Records for processing

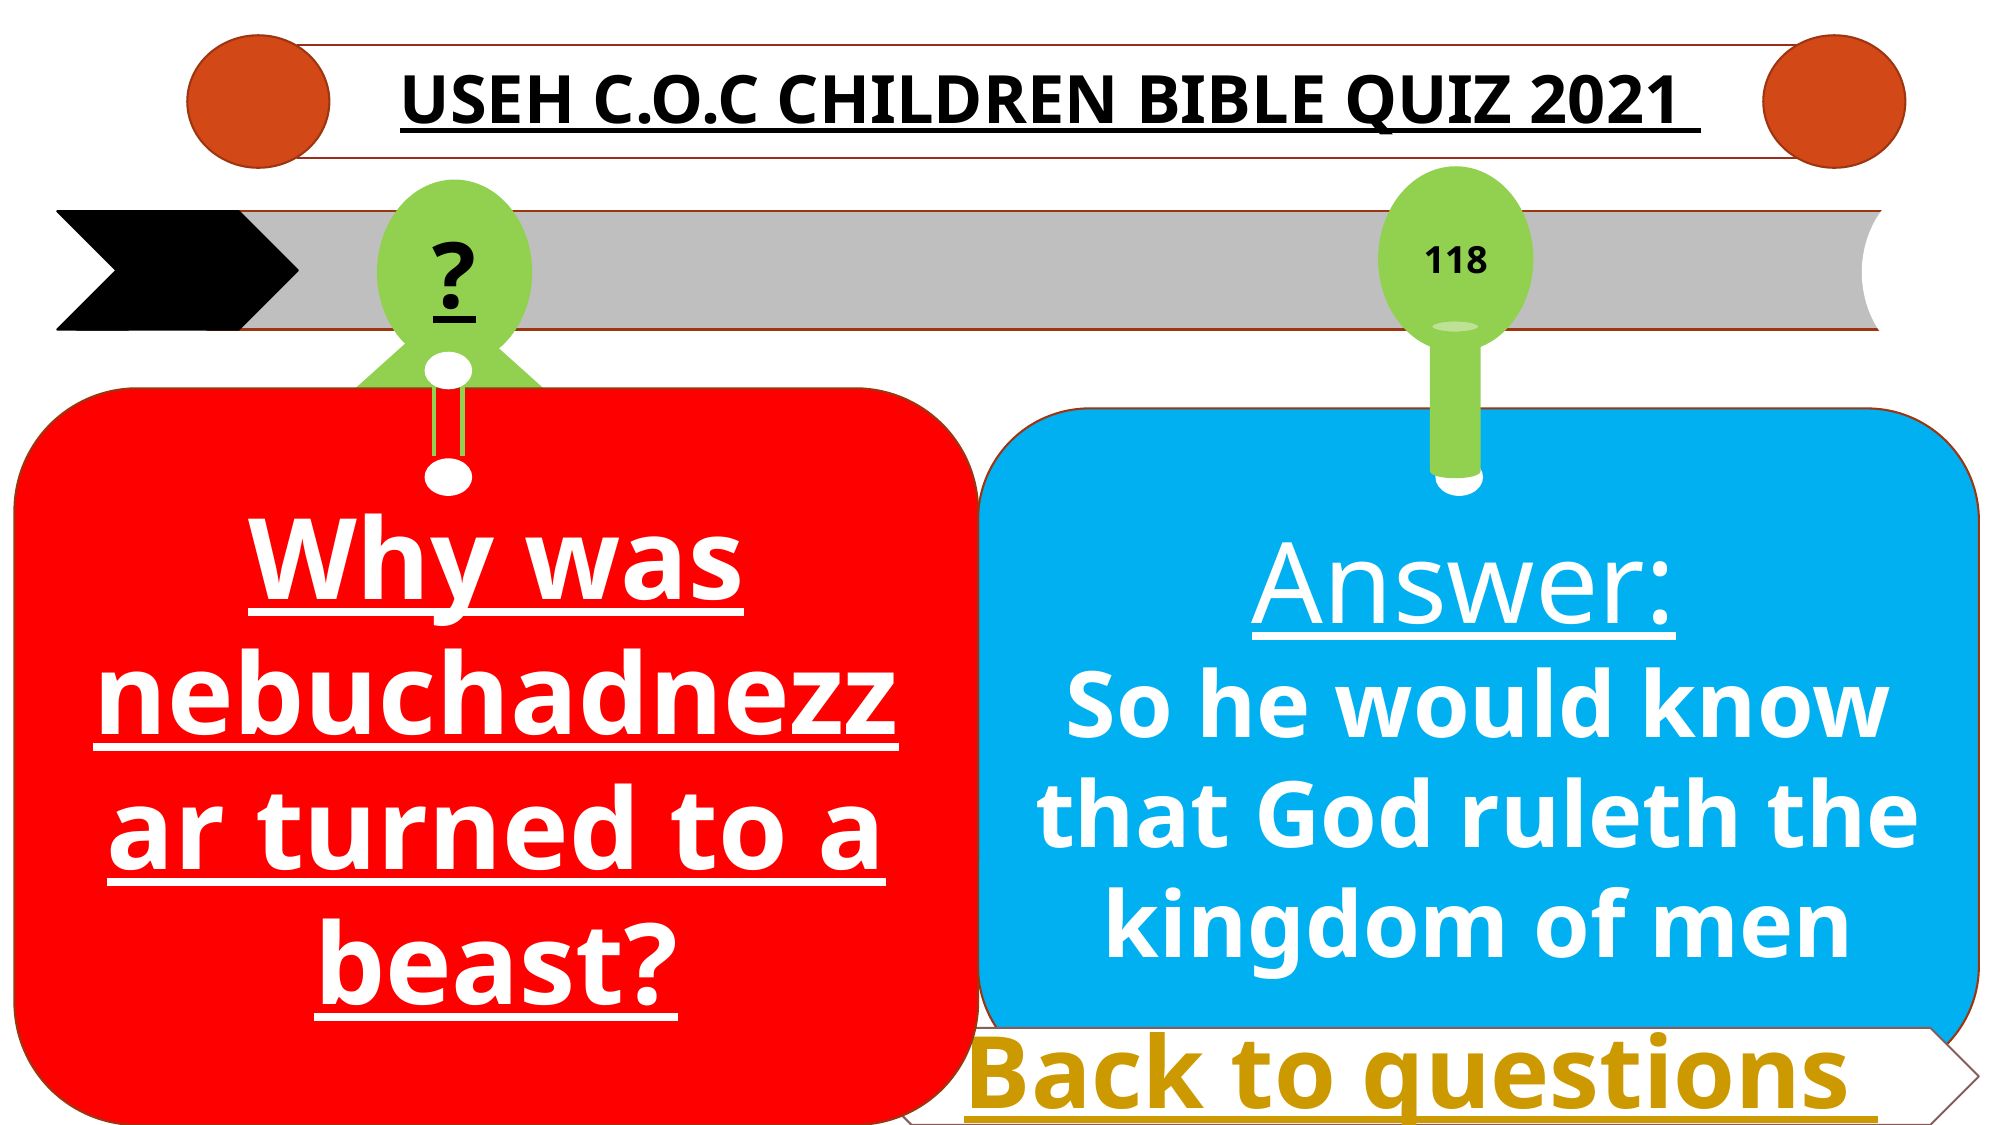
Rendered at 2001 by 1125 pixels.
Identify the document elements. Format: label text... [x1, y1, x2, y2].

text_box [355, 344, 432, 387]
text_box ? [375, 178, 534, 364]
text_box ? [1433, 322, 1478, 331]
text_box [1508, 210, 1879, 331]
text_box [75, 210, 299, 331]
text_box [186, 34, 331, 169]
text_box [515, 210, 1404, 331]
text_box [1860, 178, 2000, 367]
text_box [423, 457, 474, 497]
text_box Why was nebuchadnezzar turned to a beast? [13, 387, 980, 1125]
text_box [240, 210, 395, 331]
text_box [1429, 319, 1481, 479]
text_box Back to questions [902, 1026, 1980, 1125]
text_box [423, 350, 474, 391]
text_box [1762, 34, 1907, 169]
text_box 118 [1377, 165, 1535, 348]
text_box [1434, 467, 1485, 497]
text_box [56, 210, 133, 331]
title USEH C.O.C CHILDREN Bible QUIZ 2021 [298, 44, 1795, 159]
text_box Answer: So he would know that God ruleth the kingdom of men [979, 407, 1980, 1044]
text_box [464, 349, 544, 387]
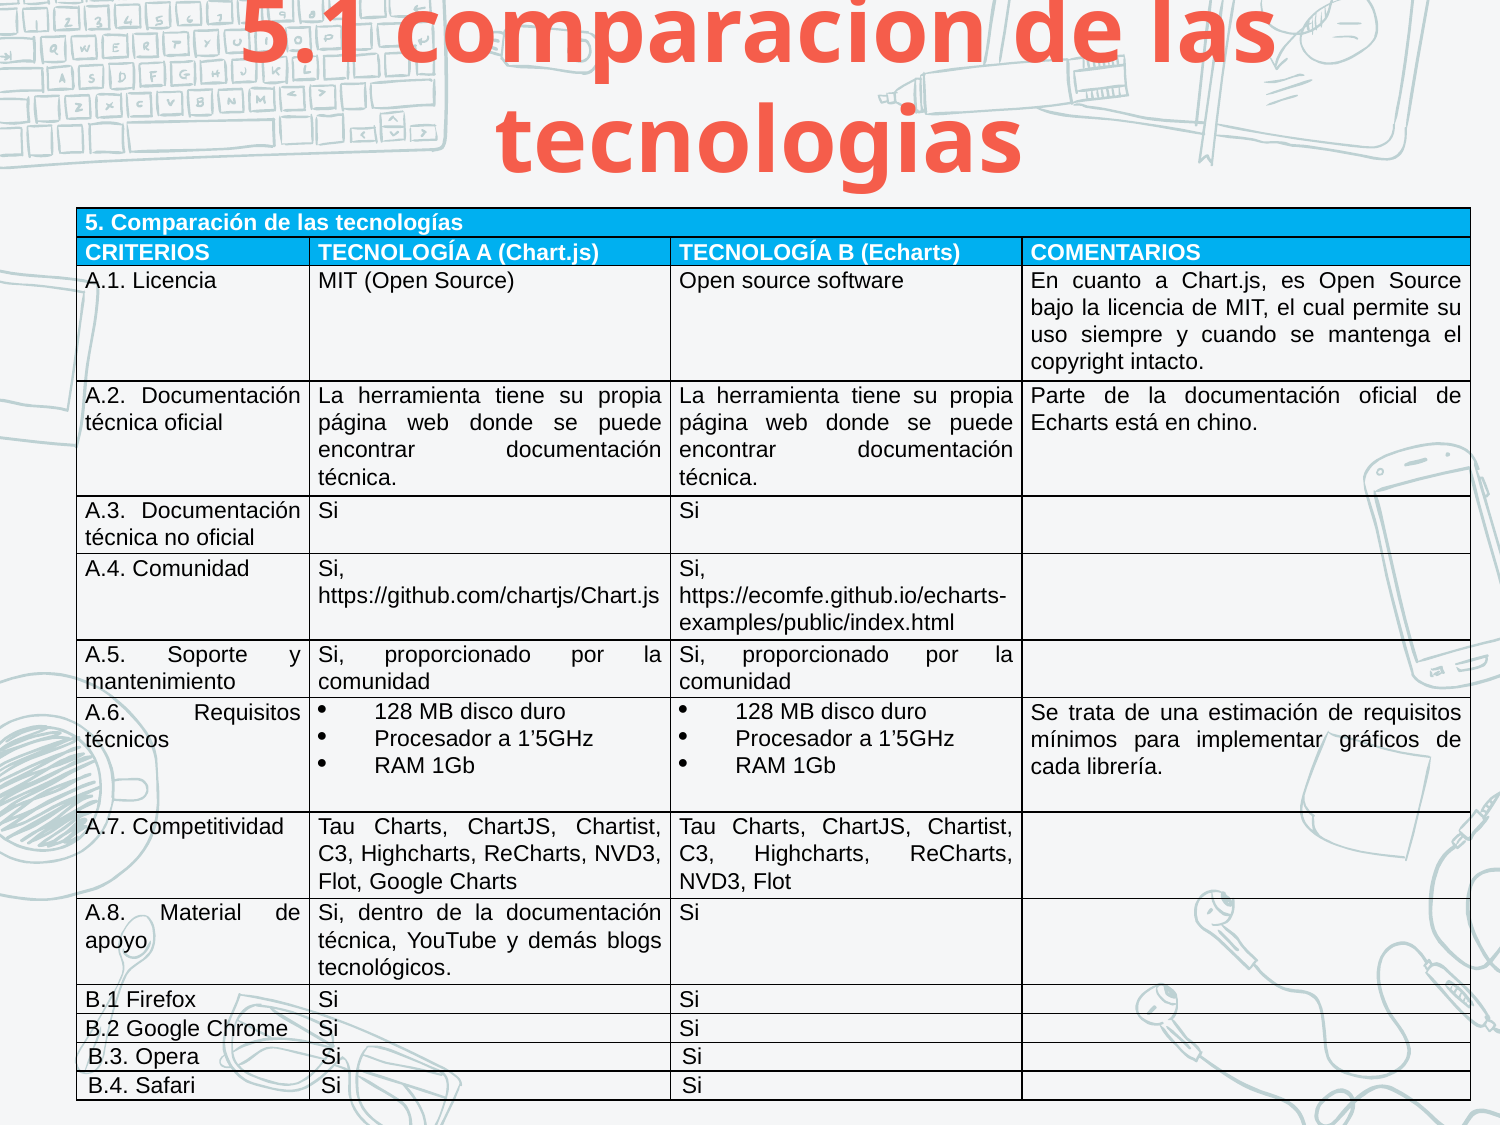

Request
Strip out the pictures and quote the remaining data word for word.

Result
Rendered at 2001 by 1125 pixels.
Identify the document elements. Format: label text... [x1, y1, x2, y2].

text_box [355, 344, 432, 387]
text_box ? [375, 178, 534, 364]
text_box ? [1433, 322, 1478, 331]
text_box [1508, 210, 1879, 331]
text_box [75, 210, 299, 331]
text_box [186, 34, 331, 169]
text_box [515, 210, 1404, 331]
text_box [1860, 178, 2000, 367]
text_box [423, 457, 474, 497]
text_box Why was nebuchadnezzar turned to a beast? [13, 387, 980, 1125]
text_box [240, 210, 395, 331]
text_box [1429, 319, 1481, 479]
text_box Back to questions [902, 1026, 1980, 1125]
text_box [423, 350, 474, 391]
text_box [1762, 34, 1907, 169]
text_box 118 [1377, 165, 1535, 348]
text_box [1434, 467, 1485, 497]
text_box [56, 210, 133, 331]
title USEH C.O.C CHILDREN Bible QUIZ 2021 [298, 44, 1795, 159]
text_box Answer: So he would know that God ruleth the kingdom of men [979, 407, 1980, 1044]
text_box [464, 349, 544, 387]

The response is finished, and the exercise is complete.